I’m really not sure about these data, the hypoglycemic babies had so many different characteristics than the non-hypoglycemic, that I am uncertain if logistic regression can really correct for all of them.
What to do with all this, I don’t know if we will ever have an RCT to answer the questions surrounding early hypoglycemia in the newborn. The CHYLD study suggests that at-risk babies, if treated in a protocol designed to try and get the blood sugar over 2.6 mmol/L (47 mg/dl) don’t have any adverse effects of blood sugars getting as low as 1.7 mmol/L. The Kaiser et al paper suggests that in a heterogenous and unselected group of newborns, with a usual practice of trying to get the blood sugar above 2, there is an adverse association of having just one blood sugar under 2.5.
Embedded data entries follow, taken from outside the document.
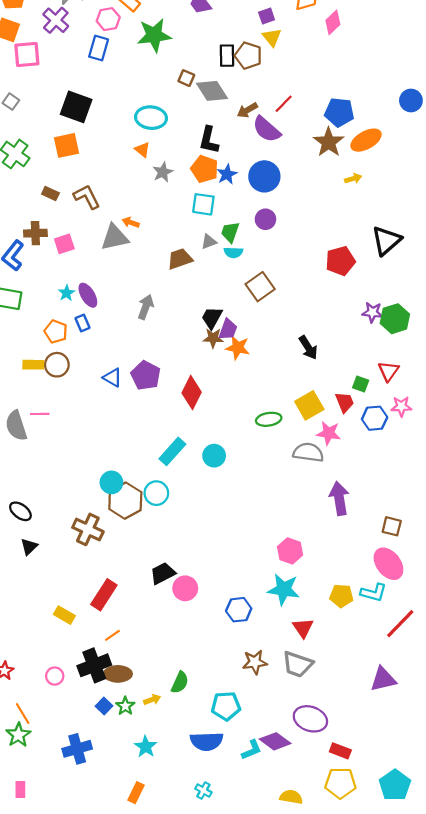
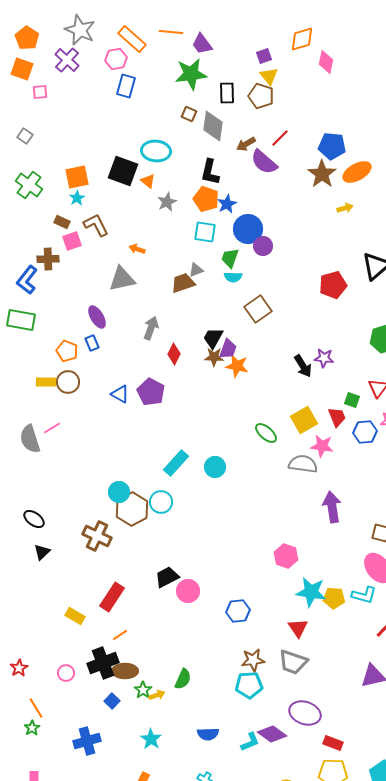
pink diamond: (333, 22) -> (326, 62), turned -35
green star: (154, 35) -> (191, 74), moved
blue rectangle: (99, 48) -> (126, 86), moved
pink square: (27, 54) -> (40, 92), size x0.6
brown pentagon: (248, 56) -> (261, 96), moved
gray diamond: (212, 91) -> (213, 126), turned 40
black square: (76, 107) -> (123, 171), moved
blue circle: (264, 176) -> (248, 229), moved
gray triangle: (115, 237) -> (122, 279), moved
gray triangle: (209, 242) -> (196, 270), moved
pink square: (64, 244) -> (72, 241), moved
cyan star: (66, 293) -> (77, 198), moved
purple star: (372, 312) -> (324, 358), moved
red diamond: (192, 393) -> (174, 354), moved, size x0.7
pink line: (40, 414) -> (52, 428), turned -30
green ellipse: (269, 419) -> (266, 433), turned 50
cyan star: (284, 589) -> (311, 592), moved
green star: (125, 706) -> (143, 690), moved
cyan pentagon: (226, 706) -> (249, 685), moved
green star: (18, 735) -> (32, 728), size x0.7
blue semicircle: (207, 741) -> (208, 734), size x0.7

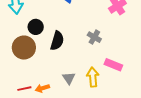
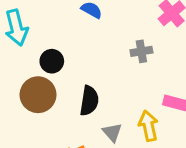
gray cross: (94, 37) -> (141, 51), moved, turned -32
black semicircle: (57, 41) -> (89, 101), moved

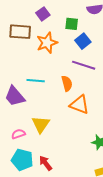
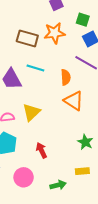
brown rectangle: (20, 32) -> (27, 38), moved
red arrow: (46, 163) -> (41, 150), moved

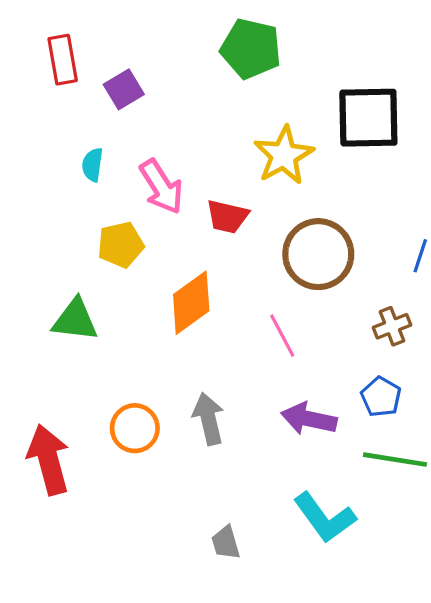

My take on this is that we could continue to follow the CPS statement recommendations for now. I think there is too much risk of residual bias in the Kaiser data to change practice and aim for higher blood sugars, but I must say I am not certain about that, and I don’t know how we will even answer the question. We need more data, it is easy to always say. I think more cohort study data as high quality as the CHYLD study might be able to give us clearer answers. Although the sample size of CHYLD was good, more data with larger samples, and including some lower-risk babies would help. I guess I could dare to suggest an RCT? If we randomly compared at-risk babies at one hour after birth, with 2 different thresholds for intervention, and an effective but non-invasive intervention, and followed them for long enough to see a clinically significant effect, then we could get the answers we need. Any takers?